The notorious massacres of civilians were committed in 1991 and 1992 by the “Colina Group”, a death squad made up of army intelligence service (SIE) agents.

Gamarra denied that there is any “persecution” of members of the military and police who took part in counterinsurgency operations. He pointed out that of the 280 security forces personnel under prosecution, only 53 are facing arrest warrants or are under arrest. The rest have only been summoned to testify.

“If 20 percent face arrest warrants and 80 percent only have to show up in court when they are summoned, what kind of persecution are we talking about? Besides, of the 53 facing arrest, only 14 are in jail and the rest are fugitives from justice. On the contrary, what we have is impunity, because there are members of the military who are not obeying judicial orders. And the congressman’s draft law is aimed at giving these people even more impunity,” said Gamarra.

As IPS has reported in the past, the armed forces have cooperated very little in clarifying human rights crimes, which explains why the justice system is moving so slowly in prosecuting and convicting the perpetrators.

So far, 35 sentences have been handed down, involving 119 members of the security forces. Of that total, 28 have been sent to prison and the rest received conditional suspended sentences.

In other words, less than 12 percent of them are in jail for human rights violations in a country where the civil war left nearly 70,000 people dead, including a large number of civilians uninvolved in the fighting, according to the Truth and Reconciliation Commission.

“Behind the amnesty draft law are people who are facing prosecution or fear that the judiciary will try to hold them accountable for human rights abuses,” said the head of the National Human Rights Coordinator, which is accredited with the United Nations and the Organisation of American States (OAS).

“The amnesty is general, which means that no matter how much congressman Núñez swears that he only wants to benefit a few, it will end up benefiting everyone, particularly Apristas (members of the governing party) who are linked to human rights violations,” said Gamarra.

The Constitutional Court is currently reviewing a judicial decision to close the trial of those responsible for the slaughter of more than 100 suspected leftist guerrillas in the El Frontón prison on Jun. 19, 1986.

If the Court rules that the case should be reopened, charges could even be brought against President Alan García, who ordered the crackdown on the El Frontón prisoners’ riot, and against Giampietri, who took part in the military operation to regain control of the prison.

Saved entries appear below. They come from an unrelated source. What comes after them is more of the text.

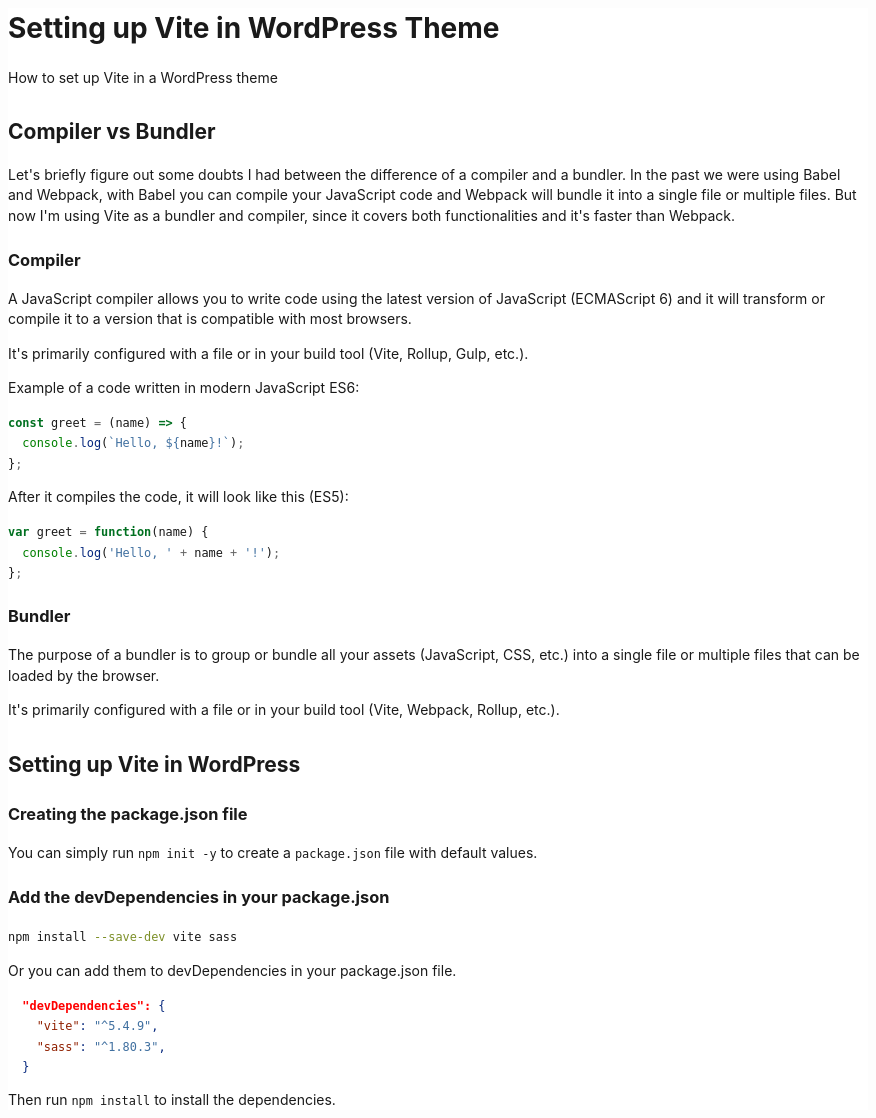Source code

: # Setting up Vite in WordPress Theme
How to set up Vite in a WordPress theme

## Compiler vs Bundler
Let's briefly figure out some doubts I had between the difference of a compiler and a bundler. In the past we were using Babel and Webpack, with Babel you can compile your JavaScript code and Webpack will bundle it into a single file or multiple files. But now I'm using Vite as a bundler and compiler, since it covers both functionalities and it's faster than Webpack.

### Compiler
A JavaScript compiler allows you to write code using the latest version of JavaScript (ECMAScript 6) and it will transform or compile it to a version that is compatible with most browsers.

It's primarily configured with a file or in your build tool (Vite, Rollup, Gulp, etc.).

Example of a code written in modern JavaScript ES6:
```javascript
const greet = (name) => {
  console.log(`Hello, ${name}!`);
};
```

After it compiles the code, it will look like this (ES5):
``` javascript
var greet = function(name) {
  console.log('Hello, ' + name + '!');
};
```

### Bundler
The purpose of a bundler is to group or bundle all your assets (JavaScript, CSS, etc.) into a single file or multiple files that can be loaded by the browser.

It's primarily configured with a file or in your build tool (Vite, Webpack, Rollup, etc.).

## Setting up Vite in WordPress

### Creating the package.json file
You can simply run `npm init -y` to create a `package.json` file with default values.

### Add the devDependencies in your package.json

``` bash
npm install --save-dev vite sass
```
Or you can add them to devDependencies in your package.json file.

``` json
  "devDependencies": {
    "vite": "^5.4.9",
    "sass": "^1.80.3",
  }
```
Then run `npm install` to install the dependencies.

Already facing trial are former interior minister and García’s former personal secretary Agustín Mantilla, and other prominent APRA members, for forming part of a paramilitary group known as the Comando Rodrigo Franco.

The attorney general’s office blames that right-wing paramilitary death squad, which was active during García’s first term (1985-1990), for the murder of the top leader of the miners’ union, Saúl Cantoral, two members of the Tupac Amaru Revolutionary Movement (MRTA) who were negotiating the payment of ransom for a kidnap victim, and Manuel Febres, the defence lawyer of Sendero Luminoso leader Osmán Morote.

Núñez told IPS, however, that he planned to fight in Congress until obtaining approval of the amnesty law, regardless of whether the proposed legislation violates global standards.

“Why follow international standards or the guidelines of the San José Court? They aren’t familiar with the reality here. The country has to be grateful to its soldiers and should automatically amnesty them,” he argued.